The Leaching of DEHP into Blood and Blood products

DEHP is not covalently bonded to PVC and so could migrate out of the plastic into aqueous media particularly in the presence of solubilizing lipids, lipoproteins and albumin. In 1970 Jaegar and Rubin reported that DEHP leached into blood and blood products, when these were stored within blood bags plastized with DEHP.
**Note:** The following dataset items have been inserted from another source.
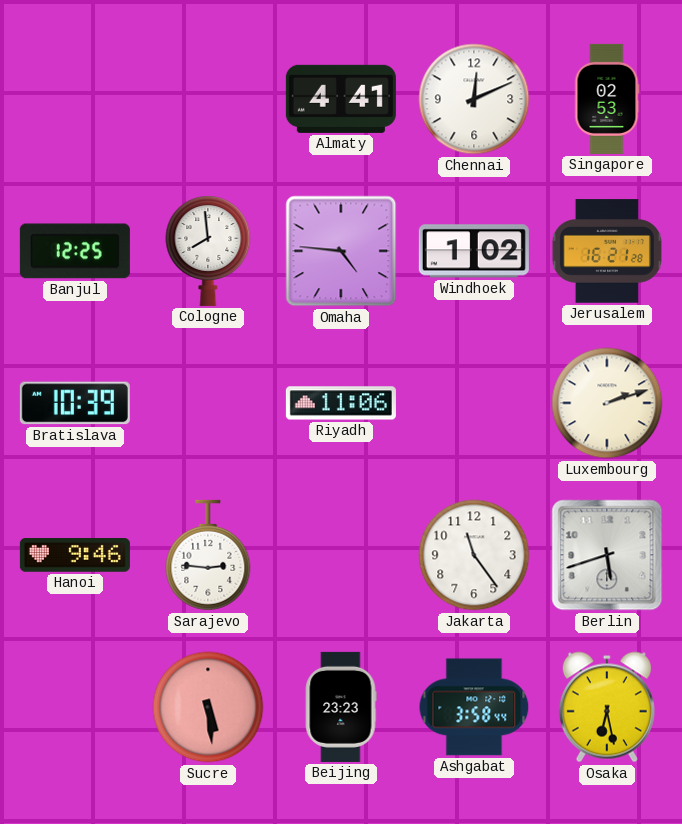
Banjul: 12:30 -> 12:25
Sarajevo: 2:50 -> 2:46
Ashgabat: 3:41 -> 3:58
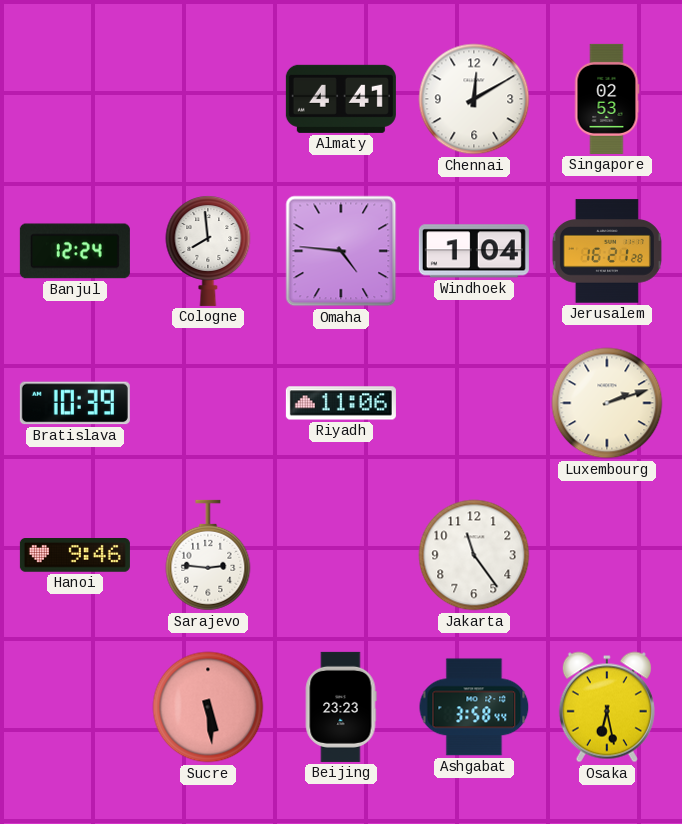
Chennai: 12:11 -> 12:10
Banjul: 12:25 -> 12:24
Windhoek: 1:02 -> 1:04
Berlin: 5:42 -> none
This observation caused an avalanche of studies on the effect of the leached plasticizer on patients and possible harmful effects therefrom. There are over 3000 research papers covering every aspect of this problem. Very comprehensive and critical assessments on the massive research data and information available for vulnerable groups of people have been made. The present position is that the DEHP leached out from medical devices is of concern particularly to prenatal male babies, male new borns, young males and patients who need frequent blood donations and/or dialysis including exchange transfusions or extra corporeal membrane oxygenations.

Storage of Platelets

The metabolism of platelets, unlike that for RBC, follows a predominantly aerobic pathway. Hence containers for their collection and storage should have higher permeability to oxygen and carbon dioxide. Platelets can be stored with reasonable post transfusion recovery and survival for upto 72 hours in DEHP plasticized PVC bags. DEHP is not considered the best plasticizer for platelet storage bags. Non DEHP containers such as TEHTM, BTHCplasticised PVC containers and modified Poly olefin containers (Baxter) are preferred for better efficiency of storage.

Storage of Blood Plasma

Blood Plasma contains over ten million immunoglobulins and thousands of plasma proteins. Plasma proteins are needed for patients suffering from antibody deficiencies and hemophiliacs.

Frozen plasma is a stable product which can be stored for ten years. It can also be stored in dry form. Blood plasma should be collected and stored in containers which donot have leachable materials such as DEHP.